Although further experiments will be required to clarify the exact nature of this heterogeneity among granule cells of the DG, regarding their permissiveness to lentivirus-delivered transgene expression, one possible explanation could be the differential expression of receptor proteins that recognize pseudotyping proteins by subpopulations of granule cells. However, VSV-G pseudotyped viruses have been shown to effectively transduce cells within the GCL of the DG [6, 12]. This suggests that, although pseudotyping proteins can influence transduction efficiency and tropism to hippocampal cell types [11, 25], the receptors for VSV-G glycoprotein are present in granule cells of the DG. Moreover, transgene expression from VSV-G pseudotyped lentivirus is pantropic in the rat brain, labelling a variety of glial and neuronal cell types depending on the promoter used to control transgene expression .
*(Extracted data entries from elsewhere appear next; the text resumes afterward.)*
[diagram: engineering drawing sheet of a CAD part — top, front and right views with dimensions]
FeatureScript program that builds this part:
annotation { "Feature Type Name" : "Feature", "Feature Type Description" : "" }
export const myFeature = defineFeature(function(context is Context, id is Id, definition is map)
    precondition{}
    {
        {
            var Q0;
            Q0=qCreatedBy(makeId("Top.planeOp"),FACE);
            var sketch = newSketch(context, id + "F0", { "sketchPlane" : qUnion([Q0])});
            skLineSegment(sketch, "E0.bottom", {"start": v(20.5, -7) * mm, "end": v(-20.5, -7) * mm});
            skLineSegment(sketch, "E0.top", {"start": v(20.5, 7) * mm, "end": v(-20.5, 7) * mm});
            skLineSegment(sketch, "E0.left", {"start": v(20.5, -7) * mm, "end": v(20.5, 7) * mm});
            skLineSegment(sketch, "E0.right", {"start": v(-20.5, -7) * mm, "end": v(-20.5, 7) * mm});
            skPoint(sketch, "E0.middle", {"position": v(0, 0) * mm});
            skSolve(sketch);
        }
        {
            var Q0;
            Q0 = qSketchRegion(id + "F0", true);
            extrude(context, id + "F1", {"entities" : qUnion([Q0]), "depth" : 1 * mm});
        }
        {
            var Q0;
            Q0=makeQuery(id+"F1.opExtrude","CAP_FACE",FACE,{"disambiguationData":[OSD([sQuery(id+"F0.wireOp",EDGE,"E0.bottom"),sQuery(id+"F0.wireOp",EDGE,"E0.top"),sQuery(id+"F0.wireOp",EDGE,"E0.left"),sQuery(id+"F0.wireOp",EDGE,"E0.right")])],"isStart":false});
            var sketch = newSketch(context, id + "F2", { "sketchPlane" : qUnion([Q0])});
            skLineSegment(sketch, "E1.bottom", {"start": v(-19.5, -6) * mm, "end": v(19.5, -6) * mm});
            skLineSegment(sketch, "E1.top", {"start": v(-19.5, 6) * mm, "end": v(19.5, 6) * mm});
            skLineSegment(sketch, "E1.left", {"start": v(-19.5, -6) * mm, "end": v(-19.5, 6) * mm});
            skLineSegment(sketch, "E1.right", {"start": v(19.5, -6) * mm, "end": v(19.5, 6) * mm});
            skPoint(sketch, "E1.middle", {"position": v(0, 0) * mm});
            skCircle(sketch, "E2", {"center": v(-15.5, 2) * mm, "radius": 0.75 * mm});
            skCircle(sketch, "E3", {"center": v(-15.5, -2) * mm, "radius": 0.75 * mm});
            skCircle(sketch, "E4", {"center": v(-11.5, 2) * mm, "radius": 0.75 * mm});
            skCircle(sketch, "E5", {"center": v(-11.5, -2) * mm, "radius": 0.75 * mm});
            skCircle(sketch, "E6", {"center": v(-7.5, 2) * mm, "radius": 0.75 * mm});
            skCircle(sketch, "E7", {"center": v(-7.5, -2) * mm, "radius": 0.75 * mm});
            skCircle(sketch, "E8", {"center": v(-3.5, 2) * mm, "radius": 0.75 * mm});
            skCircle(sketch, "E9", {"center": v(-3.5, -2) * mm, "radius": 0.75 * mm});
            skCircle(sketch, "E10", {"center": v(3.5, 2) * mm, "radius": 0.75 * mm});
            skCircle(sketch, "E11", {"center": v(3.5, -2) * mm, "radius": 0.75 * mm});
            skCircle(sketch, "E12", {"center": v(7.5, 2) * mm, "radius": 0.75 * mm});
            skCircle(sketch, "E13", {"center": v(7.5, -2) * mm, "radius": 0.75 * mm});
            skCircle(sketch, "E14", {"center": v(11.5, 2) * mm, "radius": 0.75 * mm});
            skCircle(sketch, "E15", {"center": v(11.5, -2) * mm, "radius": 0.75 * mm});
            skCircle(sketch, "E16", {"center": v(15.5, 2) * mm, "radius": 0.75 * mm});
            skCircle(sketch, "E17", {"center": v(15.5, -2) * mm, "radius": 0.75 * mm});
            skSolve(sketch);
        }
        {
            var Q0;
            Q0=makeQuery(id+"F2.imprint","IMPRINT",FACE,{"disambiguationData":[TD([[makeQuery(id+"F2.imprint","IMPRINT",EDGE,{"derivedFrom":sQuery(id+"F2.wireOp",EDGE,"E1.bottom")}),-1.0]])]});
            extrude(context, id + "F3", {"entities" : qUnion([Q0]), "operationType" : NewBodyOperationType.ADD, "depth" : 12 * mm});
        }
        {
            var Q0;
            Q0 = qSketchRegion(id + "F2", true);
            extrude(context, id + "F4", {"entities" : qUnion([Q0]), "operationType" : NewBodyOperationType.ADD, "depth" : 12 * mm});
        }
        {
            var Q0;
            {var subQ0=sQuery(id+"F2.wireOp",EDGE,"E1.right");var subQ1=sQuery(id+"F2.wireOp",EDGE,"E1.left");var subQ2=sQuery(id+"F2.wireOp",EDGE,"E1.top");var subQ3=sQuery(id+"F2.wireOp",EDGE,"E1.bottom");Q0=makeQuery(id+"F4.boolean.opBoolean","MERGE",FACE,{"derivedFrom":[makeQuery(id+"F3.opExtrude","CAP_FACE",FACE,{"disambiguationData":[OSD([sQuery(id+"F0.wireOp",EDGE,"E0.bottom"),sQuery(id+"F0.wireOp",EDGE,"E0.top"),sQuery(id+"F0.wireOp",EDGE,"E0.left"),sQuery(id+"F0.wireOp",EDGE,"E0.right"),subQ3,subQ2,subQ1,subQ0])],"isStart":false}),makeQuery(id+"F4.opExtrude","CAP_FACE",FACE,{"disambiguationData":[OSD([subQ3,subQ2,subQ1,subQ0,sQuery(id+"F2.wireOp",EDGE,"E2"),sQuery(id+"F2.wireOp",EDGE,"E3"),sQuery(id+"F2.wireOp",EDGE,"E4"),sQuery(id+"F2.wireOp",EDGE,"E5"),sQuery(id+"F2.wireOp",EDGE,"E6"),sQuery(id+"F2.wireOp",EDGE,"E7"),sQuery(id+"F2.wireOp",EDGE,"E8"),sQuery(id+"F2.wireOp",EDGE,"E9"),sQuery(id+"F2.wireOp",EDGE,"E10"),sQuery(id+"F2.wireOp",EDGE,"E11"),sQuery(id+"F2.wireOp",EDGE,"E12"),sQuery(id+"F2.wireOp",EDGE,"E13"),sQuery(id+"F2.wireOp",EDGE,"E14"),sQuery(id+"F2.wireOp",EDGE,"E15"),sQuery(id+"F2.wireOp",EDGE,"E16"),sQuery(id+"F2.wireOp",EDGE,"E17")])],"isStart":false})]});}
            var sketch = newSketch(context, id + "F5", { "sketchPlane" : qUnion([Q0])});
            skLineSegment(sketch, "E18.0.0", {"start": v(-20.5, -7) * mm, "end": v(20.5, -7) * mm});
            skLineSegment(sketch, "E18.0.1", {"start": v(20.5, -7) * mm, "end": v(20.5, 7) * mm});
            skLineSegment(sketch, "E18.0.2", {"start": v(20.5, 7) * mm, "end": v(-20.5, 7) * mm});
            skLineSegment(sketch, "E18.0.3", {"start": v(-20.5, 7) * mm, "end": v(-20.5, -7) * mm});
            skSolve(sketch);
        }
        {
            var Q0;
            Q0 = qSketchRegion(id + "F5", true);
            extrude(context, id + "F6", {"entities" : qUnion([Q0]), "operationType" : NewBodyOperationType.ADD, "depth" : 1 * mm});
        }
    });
Interestingly, even though cell mitosis is not a requisite for integration, transduction efficiency of lentiviral vectors is dependent on cell-cycle progression of target cells, with cells actively growing or arrested in phases other than G0 being more efficiently transduced in vivo [26, 53–55]. As demonstrated here, lentivirus transduced EGFP+ cells are in their vast majority positive for progenitor (nestin), astrocyte (GFAP), proliferation (Ki67) and immature neuron (DCX) cell markers. Furthermore, Schmetsdorf et al  have demonstrated that cells from distinct hippocampal fields, including CA1, CA3 and DG, express completely different repertoires of cell cycle-related proteins. Therefore, although a more thorough elucidation of the factors regulating lentivirus transduction of postmitotic granule cells is beyond the scope of this article, our observations demonstrating lentivirus-mediated transgene expression in NPC and immature neurons suggest that cell-cycle progression is an important determinant in lentivirus transduction efficiency of hippocampal granule cells in vivo.